Ambrosius von Mailand
Catena Aurea · Lukasevangelium 5
12 Als er sich in einer der Städte aufhielt, war da ein Mann voller Aussatz. Als er Jesus sah, fiel er vor ihm auf das Angesicht nieder und bat ihn: Herr, wenn du willst, kannst du mich rein machen. 13 Da streckte er seine Hand aus, berührte ihn und sagte: Ich will; sei rein! Und sofort wich der Aussatz von ihm. 14 Er befahl ihm, es niemand zu sagen, sondern (sagte): Geh, zeig dich dem Priester und bring dein Reinigungsopfer dar, wie Mose vorgeschrieben hat, zum Zeugnis für sie. 15 Aber die Kunde von ihm verbreitete sich immer mehr und große Volksscharen kamen, um ihn zu hören und von ihren Krankheiten geheilt zu werden. 16 Er aber zog sich in die Einsamkeit zurück und betete.

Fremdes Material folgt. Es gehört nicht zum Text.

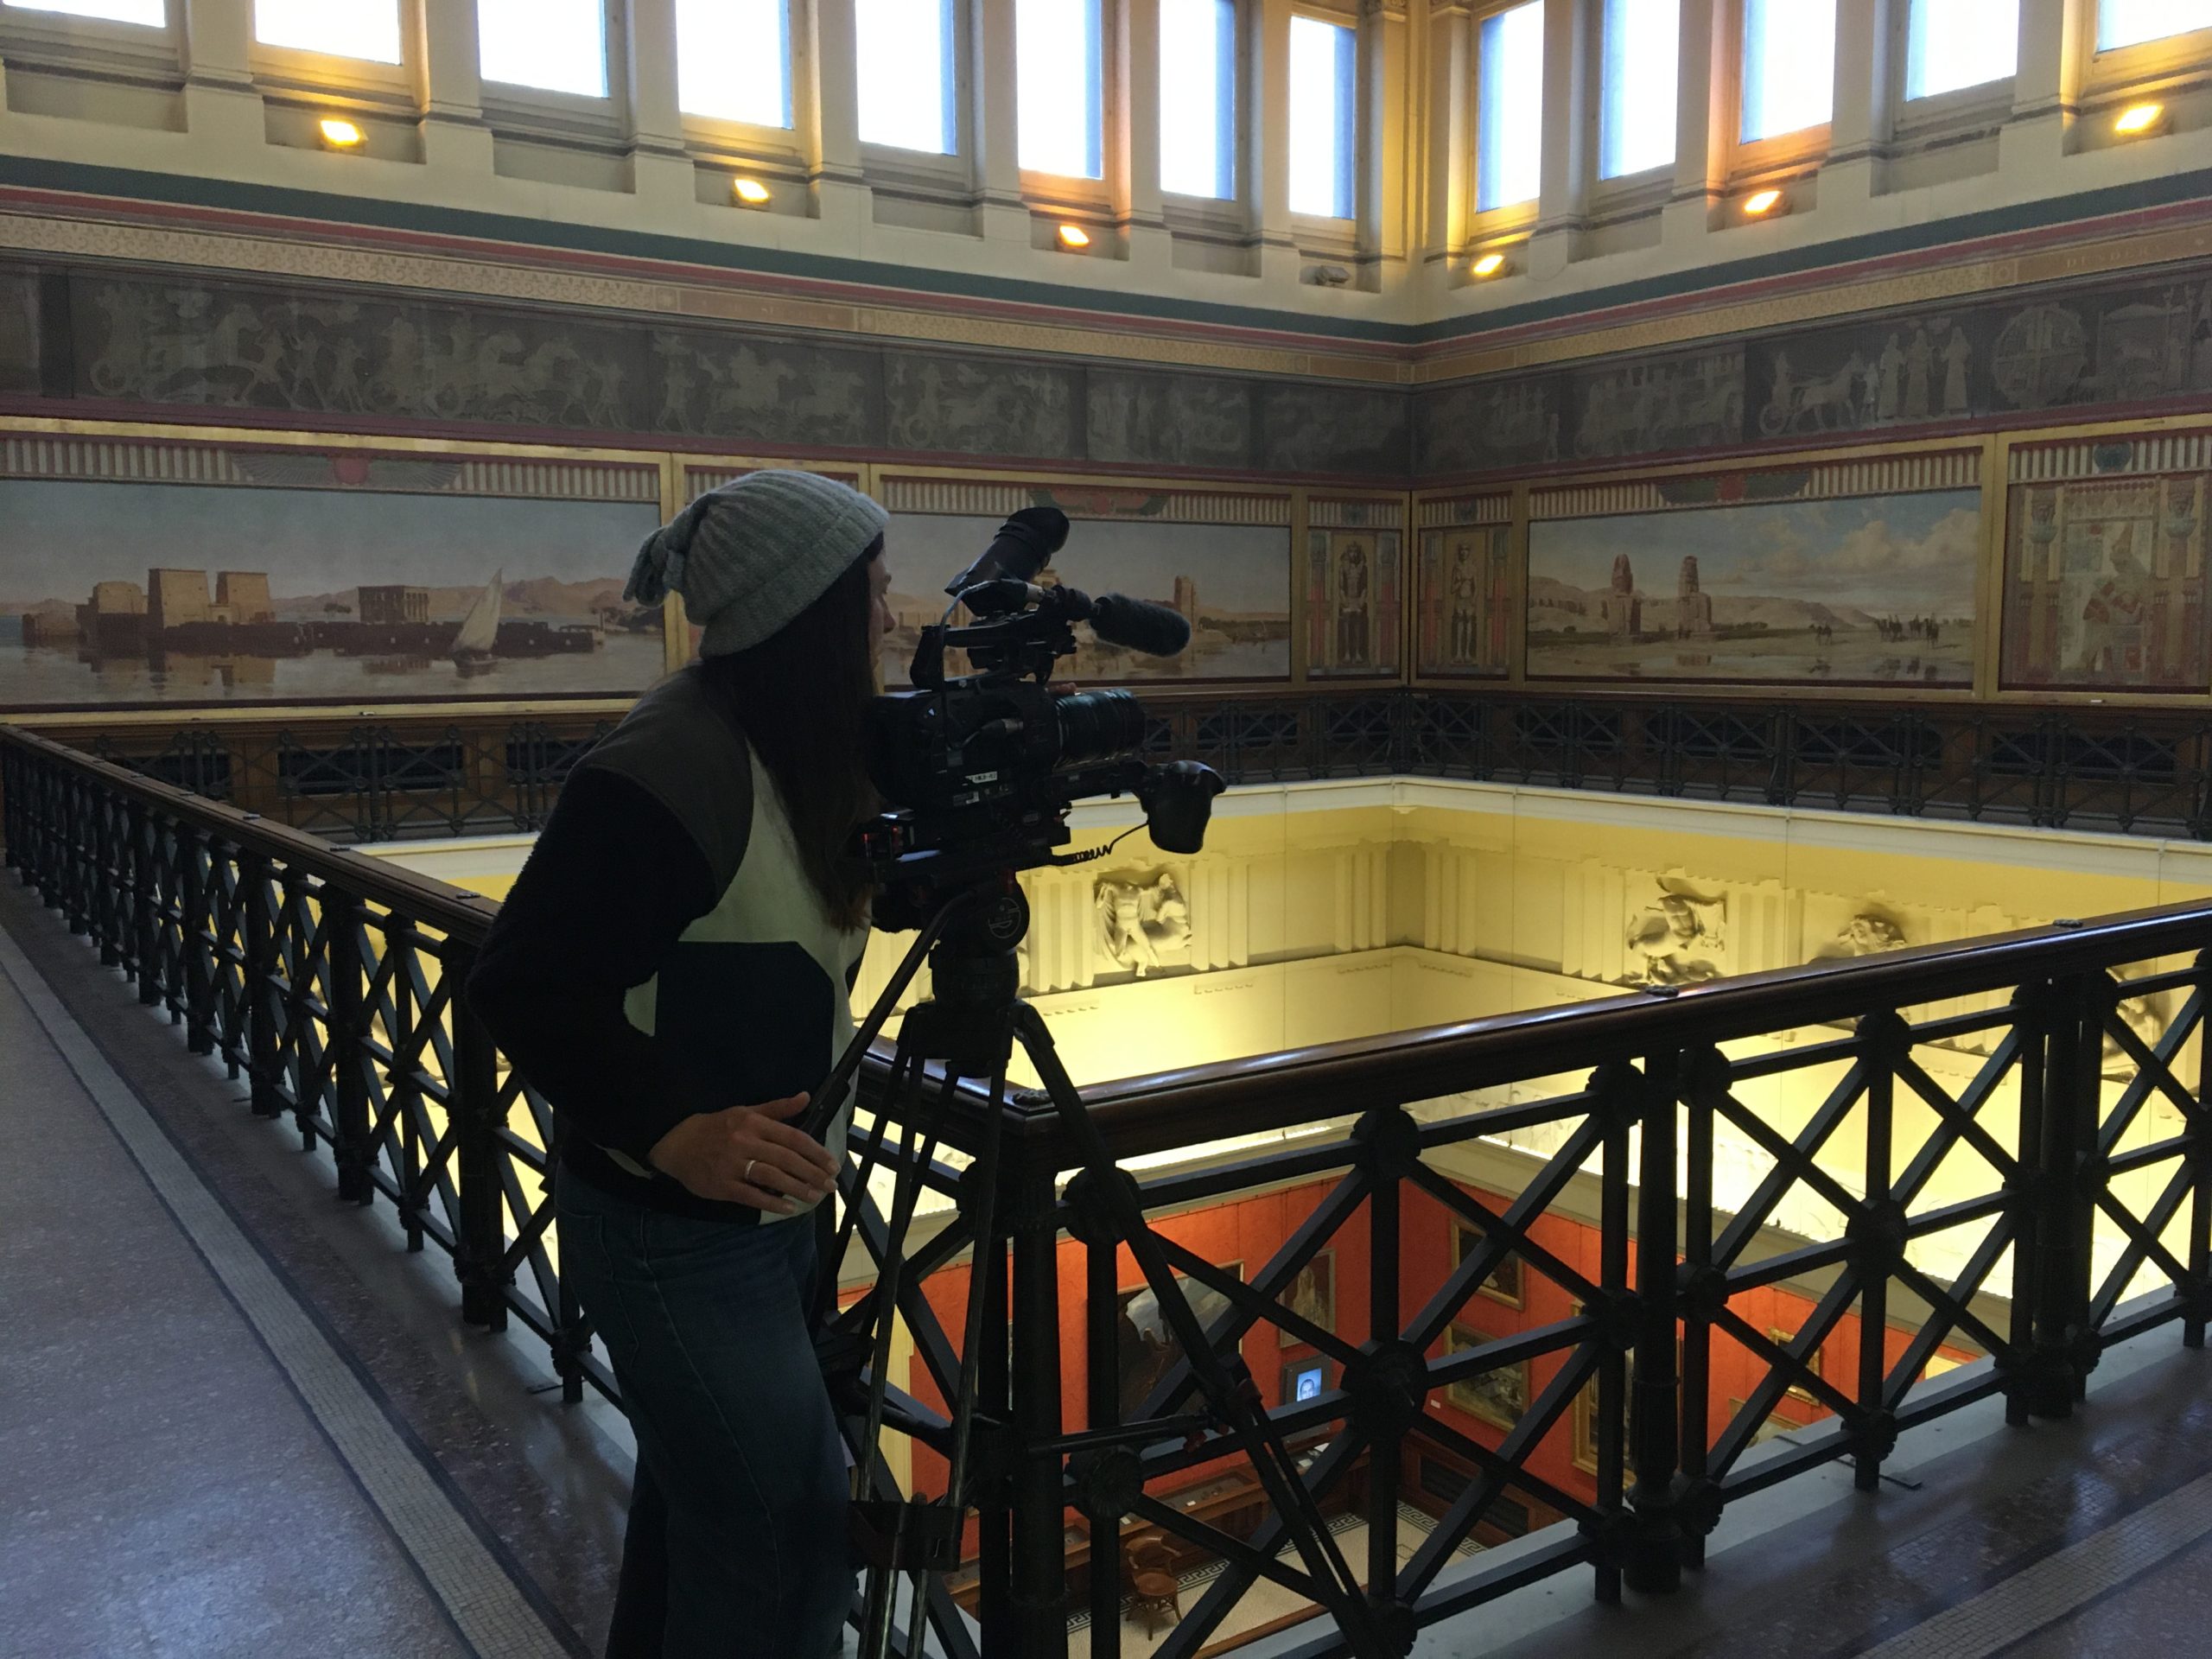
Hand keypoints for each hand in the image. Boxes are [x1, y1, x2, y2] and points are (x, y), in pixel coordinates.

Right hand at [647, 1093, 838, 1210]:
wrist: (677, 1143)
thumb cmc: (716, 1127)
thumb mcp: (745, 1111)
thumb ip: (777, 1108)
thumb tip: (806, 1097)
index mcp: (753, 1123)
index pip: (792, 1137)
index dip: (815, 1152)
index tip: (832, 1164)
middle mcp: (745, 1142)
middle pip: (786, 1159)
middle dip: (812, 1173)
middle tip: (830, 1185)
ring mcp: (733, 1165)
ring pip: (771, 1177)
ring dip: (797, 1188)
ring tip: (814, 1197)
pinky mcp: (722, 1185)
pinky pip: (751, 1196)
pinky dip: (771, 1202)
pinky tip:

Indem er auf sein Angesicht niederfiel, zeigte er seine Demut und Bescheidenheit, denn jeder sollte über die Flecken seines Lebens erröten, aber seine Ehrfurcht hielt sein Bekenntnis nicht zurück; er zeigt seine Wunde und bittet um ein Heilmittel, indem er sagt: Wenn du willst, kannst du mich rein machen. An dem Willen des Herrn zweifelte er, nicht aus Misstrauen gegen seine Barmherzigkeit, sondern gehemmt durch das Bewusstsein seiner eigenen Unwürdigkeit. Doch das Bekenntnis ist voll Hingabe und Glauben, indem es alle Macht in den Willen des Herrn legt.